-- Extract to read follows --

“Laws are like sausages. You should never watch them being made.” This adage, generally attributed to Otto von Bismarck, rings true to anyone who has had the opportunity to watch Congress make public policy. Just tune into C-SPAN sometime for a taste.
Across the pond in England, a website, TheyWorkForYou.com (TWFY), aims to change this by offering a new service that allows users to watch archived BBC coverage of parliamentary debates and tag the video.
The tagging solves a big problem: there is currently no way to search the video to find the speaker or topic you are interested in. TWFY is crowdsourcing the work, allowing visitors to mark the moment in the video when a speaker begins by pressing a big red button. They call this activity "time-stamping" and provide incentives to compete with others by displaying the names of the top time-stampers and giving away promotional hoodies to the top time-stampers. The time-stamping synchronizes the video with the transcript and makes the video much more useful by allowing users to search the video according to their interests.
According to Wikipedia, “crowdsourcing is a neologism for the act of taking a task traditionally performed by an employee or contractor, and outsourcing it to an undefined, generally large group of people, in the form of an open call.” Crowdsourcing has been used to accomplish a variety of tasks big and small. For instance in the political context, the Democratic National Committe crowdsources the production of video by redistributing amateur video of McCain’s speeches for public remixing through FlipperTV in hopes of creating the next viral video.
Video tagging of all sorts has been around for sometime (see these proprietary platforms: Viddler, Gotoit, VeoTag, MovieChapterizer), but this is the first implementation I have seen that uses an open platform and public contributors to do the tagging. If one can tag video in order to synchronize text and video, as is the current iteration at TWFY, a modification of the code may allow the addition of comments and links. In the context of government, one can envision video of a Senator debating proposed legislation accompanied by an embedded PDF of the legislation with links to a background primer on the subject. TWFY's open platform allows for programmers to riff on their current setup to make this a reality.

-- Extract to read concluded --

* Assignment A
Answer these questions about the article on tagging parliamentary video, one answer per line:
(i) To whom is the saying comparing laws to sausages generally attributed?
(ii) What two incentives does TWFY offer its time-stampers?
(iii) Through what does the Democratic National Committee redistribute amateur video of McCain's speeches?
* Assignment B
According to the article on tagging parliamentary video, why is time-stamping the archived debate video useful? Answer in one to three sentences.
* Assignment C
Write the next part of the article on tagging parliamentary video, picking up right after its last sentence.

-- Recorded information follows --

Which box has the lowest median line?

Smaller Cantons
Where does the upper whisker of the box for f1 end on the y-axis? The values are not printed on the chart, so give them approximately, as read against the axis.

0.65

-- Recorded information concluded --

* Result A
(i) Otto von Bismarck.
(ii) It displays the names of the top time-stampers and gives the top time-stampers promotional hoodies.
(iii) FlipperTV.

* Result B
Right now the video can't be searched for the speaker or topic a viewer wants. Time-stamping marks when each speaker begins, which synchronizes the video with the transcript. Users can then search the video according to their interests.

* Result C
I applaud the BBC and TWFY for their efforts to inform the citizens of England by using an open platform. I am a big fan of civic engagement. However, did the BBC plan on exploiting the economics of crowdsourcing (as in free labor)? Why didn’t the BBC, who apparently provided the initial funding for the TWFY project, provide TWFY with enough funding for them to create the programming language to do the synchronization automatically? Perhaps the developers at TWFY are planning on developing this feature or counting on an open source developer from the community to help make it happen.
The controversy surrounding the ethical and economic implications of crowdsourcing have been explored by others (see Jimmy Wales and Douglas Rushkoff), but what about the legal implications? What kind of license would this enriched media require? Who owns the finished product? The users who contributed dozens of hours of work, TWFY, the Parliament or the BBC?
The transcripts of parliamentary debates, called "Hansard," remain under Parliamentary Copyright and are licensed by TWFY. The licensing guidelines indicate that for most uses the license is free, but in some circumstances there may be a charge. If users could add links or embed files, perhaps a U.K. creative commons license would be a good idea? As a comparison, the work of the United States Government is not covered by copyright, including, among other things, federal judicial decisions as well as speeches of federal government officials given in the course of their employment.
I remain hopeful that this fantastic service by TWFY will provide more openness, transparency and access to government information. Time-stamping at TWFY is surprisingly fun and the parliamentary debates can be quite lively. The TWFY website indicates that about 60% of the available video has already been time-stamped. I guess watching the sausage get made isn't so bad after all.
(Jason Crow is a second-year law student at Boston College Law School and a CMLP Legal Intern.)